For applications like immersive telepresence in AR or VR, we are aiming for complete avatars that can adapt during run time, e.g., when changing the light. In addition, we want to be able to generate new content which also includes entire appearances of a human that can be used by an AI agent to communicate with an actual human. To this end, we are exploring (generative) appearance modelling and editing methods.
Following classical computer graphics, there are heuristics that are inspired by physics to handle for example the garment deformations or skin reflection properties. In CaPhy, we show how to reconstruct a human avatar with a decomposition in body and garment layers. During animation the garment layers can be deformed using a physics imitator network which is trained to reproduce captured sample poses of the human, and additional physics constraints from simulation. In PolFace, we demonstrate that we can recover the skin reflectance by estimating the parameters of a Disney-BRDF model from a smartphone video using polarization filters (on the flashlight and the camera). This allows us to render the reconstructed face under novel light settings in standard graphics pipelines.
Different from the change of illumination, we explored the editing of already captured appearances using CLIP-based loss formulations. Based on textual inputs, ClipFace optimizes the appearance of a mesh within an appearance manifold spanned by a StyleGAN-like texture model to match the text descriptions.
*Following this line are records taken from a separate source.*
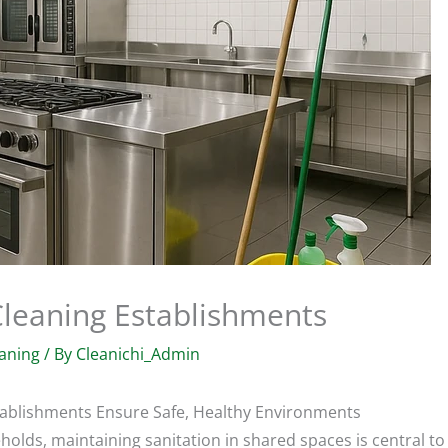
 Cleaning Establishments
aning
/ By
Cleanichi_Admin
tablishments Ensure Safe, Healthy Environments
holds, maintaining sanitation in shared spaces is central to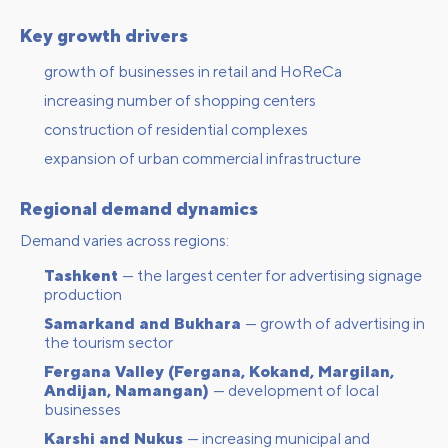
Key growth drivers
growth of businesses in retail and HoReCa
increasing number of shopping centers
construction of residential complexes
expansion of urban commercial infrastructure
Regional demand dynamics
Demand varies across regions:
Tashkent
— the largest center for advertising signage
production
Samarkand and Bukhara
— growth of advertising in
the tourism sector
Fergana Valley (Fergana, Kokand, Margilan,
Andijan, Namangan)
— development of local
businesses
Karshi and Nukus
— increasing municipal and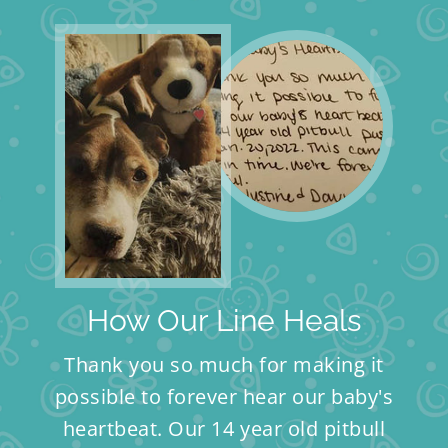
How Our Line Heals
Thank you so much for making it
possible to forever hear our baby's
heartbeat. Our 14 year old pitbull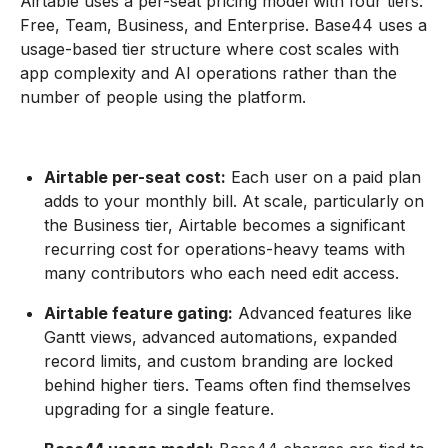
Airtable uses a per-seat pricing model with four tiers:
Free, Team, Business, and Enterprise. Base44 uses a
usage-based tier structure where cost scales with
app complexity and AI operations rather than the
number of people using the platform.
Airtable per-seat cost:
Each user on a paid plan
adds to your monthly bill. At scale, particularly on
the Business tier, Airtable becomes a significant
recurring cost for operations-heavy teams with
many contributors who each need edit access.
Airtable feature gating:
Advanced features like
Gantt views, advanced automations, expanded
record limits, and custom branding are locked
behind higher tiers. Teams often find themselves
upgrading for a single feature.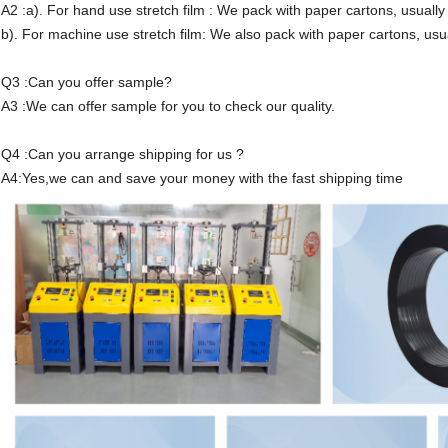
A2 :a). For hand use stretch film : We pack with paper cartons, usually 
b). For machine use stretch film: We also pack with paper cartons, usua
Q3 :Can you offer sample?
A3 :We can offer sample for you to check our quality.
Q4 :Can you arrange shipping for us ?
A4:Yes,we can and save your money with the fast shipping time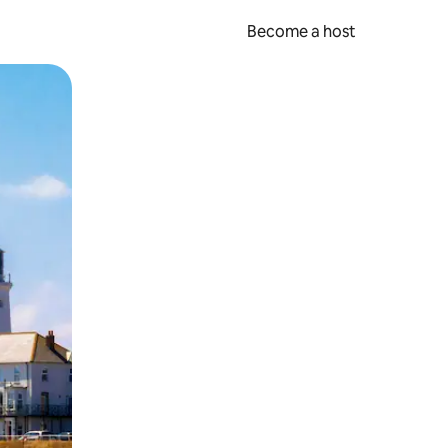
Become a host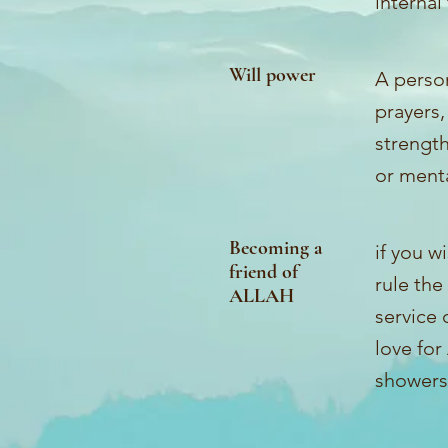
internal
Will power
A person
prayers,
strength
or menta
Becoming a
if you w
friend of
rule the
ALLAH
service 
love for
showers 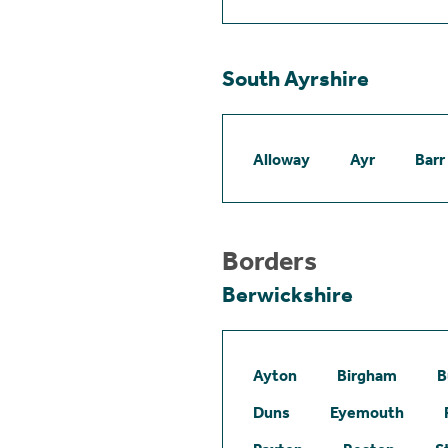
South Ayrshire
Alloway
Ayr
Barr
Borders
Berwickshire
Ayton
Birgham
B
Duns
Eyemouth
It allows us to change facial attributes like eye or lip color, and also facial expressions defined by morphable model parameters.
To create completely new content, we explored generative image diffusion models for the creation of avatars, but also the completion of avatars. In TECA and TADA, we demonstrate how compositional and animatable characters can be generated, respectively. We use the 2D image prior to distill a consistent 3D representation of the characters, by placing virtual cameras around the character and using multi-view reconstruction pipelines based on 3D neural rendering. The resulting avatars are rich in details and can be used as assets in down-stream applications like video games. Especially for future research, we see an immense potential that image and video priors could be used to learn motions of humans.